**Exercise brief**. Repeat only the lines below from the one containing "1179 | 2123 |" through the one containing "182 | 327 |", inclusive, exactly as written.

━━━ Material for this exercise

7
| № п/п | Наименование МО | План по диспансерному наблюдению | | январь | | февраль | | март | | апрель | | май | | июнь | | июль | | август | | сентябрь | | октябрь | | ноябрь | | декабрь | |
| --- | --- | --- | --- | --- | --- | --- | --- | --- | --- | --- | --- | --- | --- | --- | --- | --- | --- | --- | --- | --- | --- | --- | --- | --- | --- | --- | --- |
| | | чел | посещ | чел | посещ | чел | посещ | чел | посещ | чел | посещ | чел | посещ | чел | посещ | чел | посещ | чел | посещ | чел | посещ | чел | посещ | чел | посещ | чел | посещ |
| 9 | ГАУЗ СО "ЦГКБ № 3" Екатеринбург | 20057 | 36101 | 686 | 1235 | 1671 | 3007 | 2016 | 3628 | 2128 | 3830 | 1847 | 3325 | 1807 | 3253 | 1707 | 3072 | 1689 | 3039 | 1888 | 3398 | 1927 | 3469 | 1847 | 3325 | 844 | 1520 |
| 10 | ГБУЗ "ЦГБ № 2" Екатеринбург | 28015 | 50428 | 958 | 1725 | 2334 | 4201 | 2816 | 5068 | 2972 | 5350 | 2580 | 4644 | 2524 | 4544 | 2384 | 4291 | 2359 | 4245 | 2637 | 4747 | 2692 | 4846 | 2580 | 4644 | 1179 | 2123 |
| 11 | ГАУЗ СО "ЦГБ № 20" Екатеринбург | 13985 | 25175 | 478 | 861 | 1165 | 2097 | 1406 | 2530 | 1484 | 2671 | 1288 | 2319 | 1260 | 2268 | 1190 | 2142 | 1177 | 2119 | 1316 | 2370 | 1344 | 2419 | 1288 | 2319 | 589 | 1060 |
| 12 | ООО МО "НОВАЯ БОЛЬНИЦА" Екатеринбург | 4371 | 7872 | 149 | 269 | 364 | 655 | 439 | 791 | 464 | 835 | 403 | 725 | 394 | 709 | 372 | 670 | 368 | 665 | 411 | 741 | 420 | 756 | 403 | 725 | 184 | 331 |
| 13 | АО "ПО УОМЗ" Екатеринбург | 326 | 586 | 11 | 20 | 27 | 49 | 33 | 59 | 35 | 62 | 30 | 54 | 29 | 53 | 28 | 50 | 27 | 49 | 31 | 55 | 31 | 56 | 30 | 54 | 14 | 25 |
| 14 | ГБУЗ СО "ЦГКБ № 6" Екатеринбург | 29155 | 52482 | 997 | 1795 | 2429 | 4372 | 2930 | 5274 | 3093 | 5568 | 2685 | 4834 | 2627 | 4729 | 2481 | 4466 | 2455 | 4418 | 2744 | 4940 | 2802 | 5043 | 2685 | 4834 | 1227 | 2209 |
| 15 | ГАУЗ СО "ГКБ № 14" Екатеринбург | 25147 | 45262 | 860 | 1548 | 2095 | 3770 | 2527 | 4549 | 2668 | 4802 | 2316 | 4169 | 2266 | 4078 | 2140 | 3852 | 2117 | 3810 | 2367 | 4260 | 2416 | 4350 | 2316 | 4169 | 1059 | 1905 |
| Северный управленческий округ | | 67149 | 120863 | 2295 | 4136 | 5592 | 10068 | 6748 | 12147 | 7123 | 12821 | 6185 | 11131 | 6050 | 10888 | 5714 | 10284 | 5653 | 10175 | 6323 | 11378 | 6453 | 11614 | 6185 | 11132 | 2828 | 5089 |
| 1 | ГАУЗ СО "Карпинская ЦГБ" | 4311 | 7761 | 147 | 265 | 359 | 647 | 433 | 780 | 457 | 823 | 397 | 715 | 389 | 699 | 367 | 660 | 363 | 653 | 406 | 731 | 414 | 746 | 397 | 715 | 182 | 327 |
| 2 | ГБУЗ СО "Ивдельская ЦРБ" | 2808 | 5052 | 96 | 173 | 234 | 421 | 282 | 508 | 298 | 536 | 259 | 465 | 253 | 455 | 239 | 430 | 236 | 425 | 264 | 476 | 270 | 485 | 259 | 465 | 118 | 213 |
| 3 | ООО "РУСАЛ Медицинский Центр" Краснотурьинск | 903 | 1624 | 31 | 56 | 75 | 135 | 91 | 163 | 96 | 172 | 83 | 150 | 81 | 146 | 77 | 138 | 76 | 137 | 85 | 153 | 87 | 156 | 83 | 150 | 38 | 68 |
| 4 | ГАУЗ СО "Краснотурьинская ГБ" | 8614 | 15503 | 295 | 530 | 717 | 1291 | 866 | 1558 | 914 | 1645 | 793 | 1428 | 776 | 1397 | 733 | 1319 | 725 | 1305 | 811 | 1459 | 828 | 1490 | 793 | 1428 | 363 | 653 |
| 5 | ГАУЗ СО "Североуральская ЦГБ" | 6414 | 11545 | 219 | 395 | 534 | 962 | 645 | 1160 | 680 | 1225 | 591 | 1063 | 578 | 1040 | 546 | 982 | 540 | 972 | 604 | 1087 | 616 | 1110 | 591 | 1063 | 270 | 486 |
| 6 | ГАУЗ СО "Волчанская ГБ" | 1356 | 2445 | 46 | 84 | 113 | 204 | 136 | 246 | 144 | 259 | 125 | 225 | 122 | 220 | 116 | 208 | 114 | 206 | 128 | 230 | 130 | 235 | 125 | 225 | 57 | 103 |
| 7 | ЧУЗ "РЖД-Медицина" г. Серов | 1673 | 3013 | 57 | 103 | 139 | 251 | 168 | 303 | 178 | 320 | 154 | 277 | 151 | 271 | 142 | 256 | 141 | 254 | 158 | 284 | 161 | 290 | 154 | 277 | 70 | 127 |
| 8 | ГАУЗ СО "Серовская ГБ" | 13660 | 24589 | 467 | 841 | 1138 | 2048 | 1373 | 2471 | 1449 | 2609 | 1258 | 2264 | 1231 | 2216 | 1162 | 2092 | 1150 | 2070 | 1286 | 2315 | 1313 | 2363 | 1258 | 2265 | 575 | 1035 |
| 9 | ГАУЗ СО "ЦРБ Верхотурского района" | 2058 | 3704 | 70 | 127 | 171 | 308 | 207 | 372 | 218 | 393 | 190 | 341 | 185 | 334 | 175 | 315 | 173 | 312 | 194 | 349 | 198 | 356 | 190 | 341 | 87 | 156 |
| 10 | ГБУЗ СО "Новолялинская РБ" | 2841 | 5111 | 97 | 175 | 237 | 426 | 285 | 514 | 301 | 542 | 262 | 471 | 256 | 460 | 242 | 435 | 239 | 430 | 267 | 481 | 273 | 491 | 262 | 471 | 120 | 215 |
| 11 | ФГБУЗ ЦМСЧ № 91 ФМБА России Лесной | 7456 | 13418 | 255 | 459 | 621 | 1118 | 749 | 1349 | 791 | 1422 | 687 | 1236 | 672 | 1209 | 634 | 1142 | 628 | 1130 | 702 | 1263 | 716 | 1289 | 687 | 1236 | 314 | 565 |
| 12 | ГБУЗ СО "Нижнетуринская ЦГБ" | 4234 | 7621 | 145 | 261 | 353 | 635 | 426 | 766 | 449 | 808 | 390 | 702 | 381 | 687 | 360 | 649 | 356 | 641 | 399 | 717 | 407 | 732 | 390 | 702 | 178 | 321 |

━━━━━━

**Exercise solution**.
| 10 | ГБУЗ "ЦГБ № 2" Екатеринбург | 28015 | 50428 | 958 | 1725 | 2334 | 4201 | 2816 | 5068 | 2972 | 5350 | 2580 | 4644 | 2524 | 4544 | 2384 | 4291 | 2359 | 4245 | 2637 | 4747 | 2692 | 4846 | 2580 | 4644 | 1179 | 2123 |
| 11 | ГАУЗ СО "ЦГБ № 20" Екатеринбург | 13985 | 25175 | 478 | 861 | 1165 | 2097 | 1406 | 2530 | 1484 | 2671 | 1288 | 2319 | 1260 | 2268 | 1190 | 2142 | 1177 | 2119 | 1316 | 2370 | 1344 | 2419 | 1288 | 2319 | 589 | 1060 |
| 12 | ООО МО "НОВАЯ БОЛЬНИЦА" Екатеринбург | 4371 | 7872 | 149 | 269 | 364 | 655 | 439 | 791 | 464 | 835 | 403 | 725 | 394 | 709 | 372 | 670 | 368 | 665 | 411 | 741 | 420 | 756 | 403 | 725 | 184 | 331 |
| 13 | АО "ПО УОМЗ" Екатеринбург | 326 | 586 | 11 | 20 | 27 | 49 | 33 | 59 | 35 | 62 | 30 | 54 | 29 | 53 | 28 | 50 | 27 | 49 | 31 | 55 | 31 | 56 | 30 | 54 | 14 | 25 |
| 14 | ГБУЗ СО "ЦГКБ № 6" Екатеринбург | 29155 | 52482 | 997 | 1795 | 2429 | 4372 | 2930 | 5274 | 3093 | 5568 | 2685 | 4834 | 2627 | 4729 | 2481 | 4466 | 2455 | 4418 | 2744 | 4940 | 2802 | 5043 | 2685 | 4834 | 1227 | 2209 |
| 15 | ГАУЗ СО "ГКБ № 14" Екатеринбург | 25147 | 45262 | 860 | 1548 | 2095 | 3770 | 2527 | 4549 | 2668 | 4802 | 2316 | 4169 | 2266 | 4078 | 2140 | 3852 | 2117 | 3810 | 2367 | 4260 | 2416 | 4350 | 2316 | 4169 | 1059 | 1905 |
| Северный управленческий округ | | 67149 | 120863 | 2295 | 4136 | 5592 | 10068 | 6748 | 12147 | 7123 | 12821 | 6185 | 11131 | 6050 | 10888 | 5714 | 10284 | 5653 | 10175 | 6323 | 11378 | 6453 | 11614 | 6185 | 11132 | 2828 | 5089 |
| 1 | ГАУЗ СО "Карпинская ЦГБ" | 4311 | 7761 | 147 | 265 | 359 | 647 | 433 | 780 | 457 | 823 | 397 | 715 | 389 | 699 | 367 | 660 | 363 | 653 | 406 | 731 | 414 | 746 | 397 | 715 | 182 | 327 |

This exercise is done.